Source data -
————
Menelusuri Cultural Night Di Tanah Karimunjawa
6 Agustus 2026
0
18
————
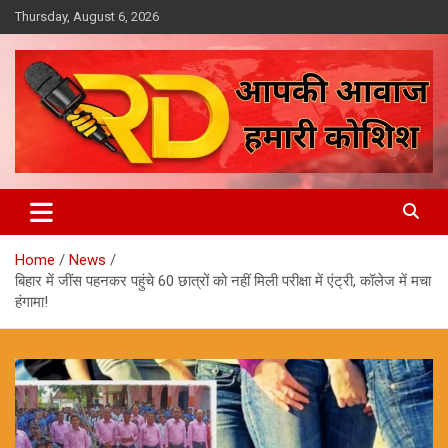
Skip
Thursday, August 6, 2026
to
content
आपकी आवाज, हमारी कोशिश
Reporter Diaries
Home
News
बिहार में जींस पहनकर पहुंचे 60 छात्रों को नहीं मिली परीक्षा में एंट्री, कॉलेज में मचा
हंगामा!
————
Work task -
Copy out each line from the items above that contains the word "Night".

Task response -
Menelusuri Cultural Night Di Tanah Karimunjawa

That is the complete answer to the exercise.